Rule 242(b) of the South Carolina Appellate Court Rules provides in relevant part that a writ of certiorari to the South Carolina Supreme Court is "not a matter of right, but of sound judicial discretion, and will be granted only where there are special and important reasons."

In his Complaint, Plaintiff includes a section captioned "Argument," where he disputes the correctness of the ruling of the Supreme Court of South Carolina. (Id. at ¶¶ 44-50). He complains that Chief Judge Toal "ignored" his argument on Page 9 of his Petition, where he cited Lakes v. State, 333 S.C. 382, 510 S.E.2d 228 (Ct.App. 1998), r'hrg denied (Jan. 30, 1999), cert. denied (July 9, 1999). Plaintiff contends that such habeas case allegedly provided authority for the Supreme Court of South Carolina "to accept the instant [non-habeas] case for review under SCACR Rule 240(j), Rule 242(b), or Rule 266." (Id. at ¶ 44).

As for the relief sought in this federal action, the pre-printed Complaint Form asks the Plaintiff to "state briefly and exactly what you want this court to do for you." (DE# 1 at ¶ IV "Relief"). Instead of responding directly to this question, Plaintiff restates his conclusory allegation that he was "entitled to effective meaningful access to the appellate high courts of South Carolina, and to the right to effectively petition the government for redress of grievance" and that "the State of South Carolina unconstitutionally violated these rights of the plaintiff when the South Carolina government and appellate courts refused to permit the plaintiff to proceed in forma pauperis (with full poor person relief) status, after such status was found by the original court." (Id.). Plaintiff asks that this federal court "declare" that the state courts (by denying his procedural motions) violated his constitutional rights. Although Plaintiff does not seek to recover any specific amount of monetary damages from the Defendants, he contends that the State of South Carolina should pay for more of the costs and expenses of litigation for indigent litigants.

——————————

> **Tasks and exercises**
(A) From the court excerpt, repeat the wording from "In his Complaint, Plaintiff" up to and including "(Id. at ¶ 44).".
(B) In the court excerpt, which case does Plaintiff say Chief Judge Toal ignored when it was cited on Page 9 of his Petition?

> **Data under study**
——————————

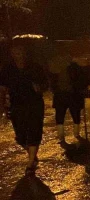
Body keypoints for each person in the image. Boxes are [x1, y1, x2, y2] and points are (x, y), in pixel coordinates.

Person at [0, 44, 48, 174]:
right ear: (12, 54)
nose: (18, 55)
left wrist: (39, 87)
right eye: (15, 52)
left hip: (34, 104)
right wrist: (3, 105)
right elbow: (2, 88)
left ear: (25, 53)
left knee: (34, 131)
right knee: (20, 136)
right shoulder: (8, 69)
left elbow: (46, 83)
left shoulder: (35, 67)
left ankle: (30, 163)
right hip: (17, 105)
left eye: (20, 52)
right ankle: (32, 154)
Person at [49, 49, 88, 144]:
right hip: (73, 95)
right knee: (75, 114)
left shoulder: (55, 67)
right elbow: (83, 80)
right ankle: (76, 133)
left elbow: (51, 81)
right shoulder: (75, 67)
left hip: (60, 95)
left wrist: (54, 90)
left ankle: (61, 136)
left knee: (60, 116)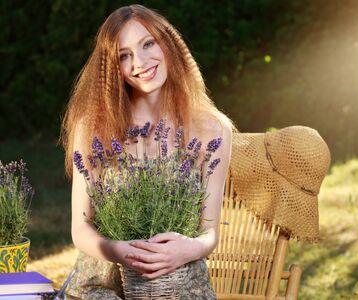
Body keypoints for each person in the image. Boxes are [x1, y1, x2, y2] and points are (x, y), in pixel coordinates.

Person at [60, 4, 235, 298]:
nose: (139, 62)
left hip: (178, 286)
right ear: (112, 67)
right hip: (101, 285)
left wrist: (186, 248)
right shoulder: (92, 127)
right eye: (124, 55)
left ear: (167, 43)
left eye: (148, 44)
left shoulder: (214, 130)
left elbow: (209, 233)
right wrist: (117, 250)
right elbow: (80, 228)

——————————

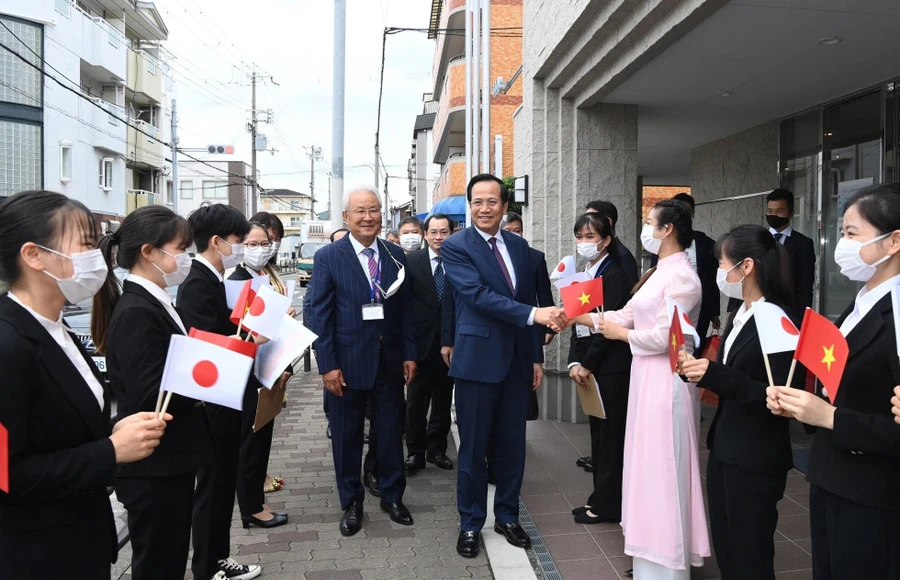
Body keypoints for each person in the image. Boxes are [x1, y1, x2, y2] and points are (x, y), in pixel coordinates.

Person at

——————————

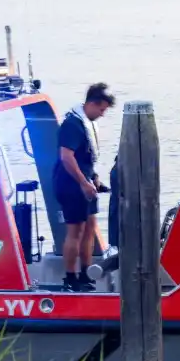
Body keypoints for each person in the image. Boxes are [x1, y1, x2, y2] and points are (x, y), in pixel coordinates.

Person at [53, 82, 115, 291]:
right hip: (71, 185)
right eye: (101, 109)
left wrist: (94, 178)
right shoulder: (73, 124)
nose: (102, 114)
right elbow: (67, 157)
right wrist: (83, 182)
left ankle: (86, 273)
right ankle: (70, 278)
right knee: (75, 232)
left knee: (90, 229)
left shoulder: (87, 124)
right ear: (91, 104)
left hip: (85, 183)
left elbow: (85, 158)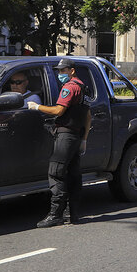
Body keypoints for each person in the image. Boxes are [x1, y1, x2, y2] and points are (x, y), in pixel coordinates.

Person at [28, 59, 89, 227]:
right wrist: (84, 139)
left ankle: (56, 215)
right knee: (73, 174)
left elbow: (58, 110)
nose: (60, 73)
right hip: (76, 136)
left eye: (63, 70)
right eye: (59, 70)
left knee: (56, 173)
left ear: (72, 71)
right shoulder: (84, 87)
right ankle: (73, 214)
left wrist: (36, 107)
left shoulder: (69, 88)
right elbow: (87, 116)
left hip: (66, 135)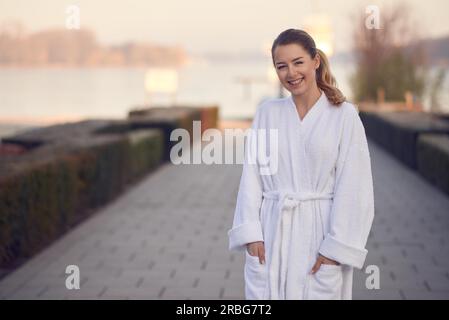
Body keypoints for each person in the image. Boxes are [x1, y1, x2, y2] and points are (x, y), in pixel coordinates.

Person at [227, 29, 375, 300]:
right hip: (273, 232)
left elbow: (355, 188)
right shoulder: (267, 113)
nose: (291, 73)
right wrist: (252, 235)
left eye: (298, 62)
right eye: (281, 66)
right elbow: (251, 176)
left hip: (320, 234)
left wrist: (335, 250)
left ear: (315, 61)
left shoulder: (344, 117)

——————————

> **Replies**
(A)
In his Complaint, Plaintiff includes a section captioned "Argument," where he disputes the correctness of the ruling of the Supreme Court of South Carolina. (Id. at ¶¶ 44-50). He complains that Chief Judge Toal "ignored" his argument on Page 9 of his Petition, where he cited Lakes v. State, 333 S.C. 382, 510 S.E.2d 228 (Ct.App. 1998), r'hrg denied (Jan. 30, 1999), cert. denied (July 9, 1999). Plaintiff contends that such habeas case allegedly provided authority for the Supreme Court of South Carolina "to accept the instant [non-habeas] case for review under SCACR Rule 240(j), Rule 242(b), or Rule 266." (Id. at ¶ 44).

(B) Lakes v. State, 333 S.C. 382, 510 S.E.2d 228 (Ct.App. 1998).